Stored data entries
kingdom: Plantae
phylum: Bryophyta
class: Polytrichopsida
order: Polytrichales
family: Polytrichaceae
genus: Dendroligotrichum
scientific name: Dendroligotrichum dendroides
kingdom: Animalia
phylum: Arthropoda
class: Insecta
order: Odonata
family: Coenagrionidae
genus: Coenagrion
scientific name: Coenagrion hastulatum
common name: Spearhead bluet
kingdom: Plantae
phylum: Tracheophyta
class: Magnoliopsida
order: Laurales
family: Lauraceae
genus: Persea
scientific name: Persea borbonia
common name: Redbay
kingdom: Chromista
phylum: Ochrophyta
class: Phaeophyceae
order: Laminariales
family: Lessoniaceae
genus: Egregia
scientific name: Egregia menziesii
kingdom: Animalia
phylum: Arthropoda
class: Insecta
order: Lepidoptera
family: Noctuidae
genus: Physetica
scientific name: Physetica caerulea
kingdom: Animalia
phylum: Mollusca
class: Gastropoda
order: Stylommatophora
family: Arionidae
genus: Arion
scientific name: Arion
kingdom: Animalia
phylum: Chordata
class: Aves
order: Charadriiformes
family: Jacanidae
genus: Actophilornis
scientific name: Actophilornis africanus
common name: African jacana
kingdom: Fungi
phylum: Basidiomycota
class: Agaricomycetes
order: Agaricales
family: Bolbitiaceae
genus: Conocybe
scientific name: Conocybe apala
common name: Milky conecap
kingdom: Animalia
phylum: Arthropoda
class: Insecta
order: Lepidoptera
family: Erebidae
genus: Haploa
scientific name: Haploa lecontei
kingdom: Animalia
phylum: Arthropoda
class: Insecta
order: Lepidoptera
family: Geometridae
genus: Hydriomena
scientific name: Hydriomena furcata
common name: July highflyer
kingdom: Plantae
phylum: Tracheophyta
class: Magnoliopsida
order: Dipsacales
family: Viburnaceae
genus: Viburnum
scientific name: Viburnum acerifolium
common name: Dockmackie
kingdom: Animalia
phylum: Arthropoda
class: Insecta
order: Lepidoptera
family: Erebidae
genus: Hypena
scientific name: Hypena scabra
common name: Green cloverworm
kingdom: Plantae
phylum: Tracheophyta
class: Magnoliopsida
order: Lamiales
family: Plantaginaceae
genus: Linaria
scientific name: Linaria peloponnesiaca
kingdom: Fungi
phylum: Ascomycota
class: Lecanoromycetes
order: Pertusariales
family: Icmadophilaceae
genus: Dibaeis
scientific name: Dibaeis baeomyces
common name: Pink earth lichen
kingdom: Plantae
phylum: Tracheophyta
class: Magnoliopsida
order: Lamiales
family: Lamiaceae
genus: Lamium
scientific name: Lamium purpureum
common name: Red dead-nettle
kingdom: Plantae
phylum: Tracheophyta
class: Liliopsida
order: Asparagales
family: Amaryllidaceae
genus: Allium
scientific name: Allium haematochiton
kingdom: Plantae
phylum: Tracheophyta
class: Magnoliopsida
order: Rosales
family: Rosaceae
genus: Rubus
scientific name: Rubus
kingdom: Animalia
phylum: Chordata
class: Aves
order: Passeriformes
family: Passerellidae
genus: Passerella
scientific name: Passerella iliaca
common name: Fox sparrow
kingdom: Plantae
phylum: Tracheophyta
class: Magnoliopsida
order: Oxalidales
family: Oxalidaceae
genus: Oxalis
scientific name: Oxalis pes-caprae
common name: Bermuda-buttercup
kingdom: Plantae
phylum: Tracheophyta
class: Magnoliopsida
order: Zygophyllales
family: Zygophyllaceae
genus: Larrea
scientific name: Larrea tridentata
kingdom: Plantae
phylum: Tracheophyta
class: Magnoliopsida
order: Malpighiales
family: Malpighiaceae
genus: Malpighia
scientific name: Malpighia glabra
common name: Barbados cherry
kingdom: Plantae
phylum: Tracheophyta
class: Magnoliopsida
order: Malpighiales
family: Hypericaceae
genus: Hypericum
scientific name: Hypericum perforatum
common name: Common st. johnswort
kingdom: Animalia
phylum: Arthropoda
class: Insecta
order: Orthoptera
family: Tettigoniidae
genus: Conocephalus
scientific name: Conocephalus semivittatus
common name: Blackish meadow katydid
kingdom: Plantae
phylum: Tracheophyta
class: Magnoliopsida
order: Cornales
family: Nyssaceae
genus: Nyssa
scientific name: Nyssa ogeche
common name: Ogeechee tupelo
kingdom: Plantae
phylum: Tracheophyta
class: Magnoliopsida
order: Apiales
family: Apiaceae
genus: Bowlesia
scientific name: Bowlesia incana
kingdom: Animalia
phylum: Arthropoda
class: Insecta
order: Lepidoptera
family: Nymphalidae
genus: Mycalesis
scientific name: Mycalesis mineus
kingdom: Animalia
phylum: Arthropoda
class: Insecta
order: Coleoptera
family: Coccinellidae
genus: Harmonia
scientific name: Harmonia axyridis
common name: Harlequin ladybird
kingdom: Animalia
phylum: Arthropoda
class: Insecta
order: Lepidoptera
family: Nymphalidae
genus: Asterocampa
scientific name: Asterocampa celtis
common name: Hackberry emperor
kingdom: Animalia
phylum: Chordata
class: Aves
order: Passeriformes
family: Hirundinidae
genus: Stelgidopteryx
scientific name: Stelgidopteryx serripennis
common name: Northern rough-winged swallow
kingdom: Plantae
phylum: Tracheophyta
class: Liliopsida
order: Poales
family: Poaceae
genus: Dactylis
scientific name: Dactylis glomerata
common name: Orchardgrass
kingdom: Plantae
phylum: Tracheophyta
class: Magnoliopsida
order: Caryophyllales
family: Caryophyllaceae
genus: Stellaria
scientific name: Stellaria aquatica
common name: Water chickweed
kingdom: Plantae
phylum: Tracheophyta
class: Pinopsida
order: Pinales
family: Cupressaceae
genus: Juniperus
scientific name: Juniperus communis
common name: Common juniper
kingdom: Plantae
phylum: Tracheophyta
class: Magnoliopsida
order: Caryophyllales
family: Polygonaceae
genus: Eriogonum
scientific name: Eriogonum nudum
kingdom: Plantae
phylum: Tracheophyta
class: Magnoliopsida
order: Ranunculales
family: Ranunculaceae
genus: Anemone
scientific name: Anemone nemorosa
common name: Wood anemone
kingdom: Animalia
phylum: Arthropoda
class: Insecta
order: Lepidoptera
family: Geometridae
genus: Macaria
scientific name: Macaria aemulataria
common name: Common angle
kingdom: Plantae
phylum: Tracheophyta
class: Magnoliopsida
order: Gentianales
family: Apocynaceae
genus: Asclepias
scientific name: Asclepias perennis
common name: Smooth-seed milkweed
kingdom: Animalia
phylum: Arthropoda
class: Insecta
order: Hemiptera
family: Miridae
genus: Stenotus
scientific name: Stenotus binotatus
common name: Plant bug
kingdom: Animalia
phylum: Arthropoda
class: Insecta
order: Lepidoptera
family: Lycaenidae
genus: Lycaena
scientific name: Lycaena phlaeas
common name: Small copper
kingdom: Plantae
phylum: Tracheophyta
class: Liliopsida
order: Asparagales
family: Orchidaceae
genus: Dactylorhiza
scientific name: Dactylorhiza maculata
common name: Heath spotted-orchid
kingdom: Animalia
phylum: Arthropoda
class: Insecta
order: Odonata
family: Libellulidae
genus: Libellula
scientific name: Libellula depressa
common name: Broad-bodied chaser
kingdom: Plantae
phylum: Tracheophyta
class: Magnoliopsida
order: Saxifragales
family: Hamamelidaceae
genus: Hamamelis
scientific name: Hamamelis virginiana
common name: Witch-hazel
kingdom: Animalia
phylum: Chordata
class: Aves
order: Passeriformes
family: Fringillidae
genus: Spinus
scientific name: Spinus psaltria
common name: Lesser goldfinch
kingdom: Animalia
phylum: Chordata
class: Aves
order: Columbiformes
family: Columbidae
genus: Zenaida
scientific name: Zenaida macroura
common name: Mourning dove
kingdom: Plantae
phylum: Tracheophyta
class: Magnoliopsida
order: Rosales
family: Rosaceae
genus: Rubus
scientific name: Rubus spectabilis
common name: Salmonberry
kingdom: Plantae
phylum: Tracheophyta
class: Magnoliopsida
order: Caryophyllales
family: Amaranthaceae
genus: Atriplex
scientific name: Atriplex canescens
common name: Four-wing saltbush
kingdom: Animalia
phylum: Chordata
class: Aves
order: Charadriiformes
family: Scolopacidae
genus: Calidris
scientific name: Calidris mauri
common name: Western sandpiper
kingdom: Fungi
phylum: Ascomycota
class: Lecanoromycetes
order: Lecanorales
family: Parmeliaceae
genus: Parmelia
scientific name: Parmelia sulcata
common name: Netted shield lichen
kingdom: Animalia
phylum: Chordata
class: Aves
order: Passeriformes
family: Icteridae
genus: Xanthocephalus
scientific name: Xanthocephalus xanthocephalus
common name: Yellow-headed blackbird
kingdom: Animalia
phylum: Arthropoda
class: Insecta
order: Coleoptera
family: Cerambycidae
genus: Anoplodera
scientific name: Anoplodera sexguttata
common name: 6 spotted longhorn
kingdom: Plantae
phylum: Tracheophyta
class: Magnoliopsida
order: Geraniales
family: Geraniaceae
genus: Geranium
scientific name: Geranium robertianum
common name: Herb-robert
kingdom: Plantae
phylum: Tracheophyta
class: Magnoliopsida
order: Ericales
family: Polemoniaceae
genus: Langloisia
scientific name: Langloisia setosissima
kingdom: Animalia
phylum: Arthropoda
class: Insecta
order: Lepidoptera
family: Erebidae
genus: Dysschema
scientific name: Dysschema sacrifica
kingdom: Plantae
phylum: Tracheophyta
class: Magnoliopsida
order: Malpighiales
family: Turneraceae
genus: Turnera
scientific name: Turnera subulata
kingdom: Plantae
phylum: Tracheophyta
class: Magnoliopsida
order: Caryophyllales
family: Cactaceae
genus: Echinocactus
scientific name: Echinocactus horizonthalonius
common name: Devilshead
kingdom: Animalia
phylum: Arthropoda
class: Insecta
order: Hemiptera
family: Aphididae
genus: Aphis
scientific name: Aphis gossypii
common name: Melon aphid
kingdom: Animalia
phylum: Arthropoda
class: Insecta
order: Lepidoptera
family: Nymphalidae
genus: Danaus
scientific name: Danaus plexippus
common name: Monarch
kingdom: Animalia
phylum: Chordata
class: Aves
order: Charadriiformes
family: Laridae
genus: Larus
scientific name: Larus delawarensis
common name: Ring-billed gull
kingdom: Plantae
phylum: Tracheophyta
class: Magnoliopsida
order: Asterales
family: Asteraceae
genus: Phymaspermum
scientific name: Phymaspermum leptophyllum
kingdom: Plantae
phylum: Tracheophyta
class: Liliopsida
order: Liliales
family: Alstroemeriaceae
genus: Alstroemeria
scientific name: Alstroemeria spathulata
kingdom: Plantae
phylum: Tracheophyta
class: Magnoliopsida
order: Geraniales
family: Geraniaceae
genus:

Exercise requirements:
Could you format the lines as a numbered list, starting with the line that contains "scientific name: Stelgidopteryx serripennis" and going on through the line that contains "scientific name: Spinus psaltria", with blank lines left out?

Exercise solution:
1. scientific name: Stelgidopteryx serripennis
2. common name: Northern rough-winged swallow
3. kingdom: Plantae
4. phylum: Tracheophyta
5. class: Liliopsida
6. order: Poales
7. family: Poaceae
8. genus: Dactylis
9. scientific name: Dactylis glomerata
10. common name: Orchardgrass
11. kingdom: Plantae
12. phylum: Tracheophyta
13. class: Magnoliopsida
14. order: Caryophyllales
15. family: Caryophyllaceae
16. genus: Stellaria
17. scientific name: Stellaria aquatica
18. common name: Water chickweed
19. kingdom: Plantae
20. phylum: Tracheophyta
21. class: Pinopsida
22. order: Pinales
23. family: Cupressaceae
24. genus: Juniperus
25. scientific name: Juniperus communis
26. common name: Common juniper
27. kingdom: Plantae
28. phylum: Tracheophyta
29. class: Magnoliopsida
30. order: Caryophyllales
31. family: Polygonaceae
32. genus: Eriogonum
33. scientific name: Eriogonum nudum
34. kingdom: Plantae
35. phylum: Tracheophyta
36. class: Magnoliopsida
37. order: Ranunculales
38. family: Ranunculaceae
39. genus: Anemone
40. scientific name: Anemone nemorosa
41. common name: Wood anemone
42. kingdom: Animalia
43. phylum: Arthropoda
44. class: Insecta
45. order: Lepidoptera
46. family: Geometridae
47. genus: Macaria
48. scientific name: Macaria aemulataria
49. common name: Common angle
50. kingdom: Plantae
51. phylum: Tracheophyta
52. class: Magnoliopsida
53. order: Gentianales
54. family: Apocynaceae
55. genus: Asclepias
56. scientific name: Asclepias perennis
57. common name: Smooth-seed milkweed
58. kingdom: Animalia
59. phylum: Arthropoda
60. class: Insecta
61. order: Hemiptera
62. family: Miridae
63. genus: Stenotus
64. scientific name: Stenotus binotatus
65. common name: Plant bug
66. kingdom: Animalia
67. phylum: Arthropoda
68. class: Insecta
69. order: Lepidoptera
70. family: Lycaenidae
71. genus: Lycaena
72. scientific name: Lycaena phlaeas
73. common name: Small copper
74. kingdom: Plantae
75. phylum: Tracheophyta
76. class: Liliopsida
77. order: Asparagales
78. family: Orchidaceae
79. genus: Dactylorhiza
80. scientific name: Dactylorhiza maculata
81. common name: Heath spotted-orchid
82. kingdom: Animalia
83. phylum: Arthropoda
84. class: Insecta
85. order: Odonata
86. family: Libellulidae
87. genus: Libellula
88. scientific name: Libellula depressa
89. common name: Broad-bodied chaser
90. kingdom: Plantae
91. phylum: Tracheophyta
92. class: Magnoliopsida
93. order: Saxifragales
94. family: Hamamelidaceae
95. genus: Hamamelis
96. scientific name: Hamamelis virginiana
97. common name: Witch-hazel
98. kingdom: Animalia
99. phylum: Chordata
100. class: Aves
101. order: Passeriformes
102. family: Fringillidae
103. genus: Spinus
104. scientific name: Spinus psaltria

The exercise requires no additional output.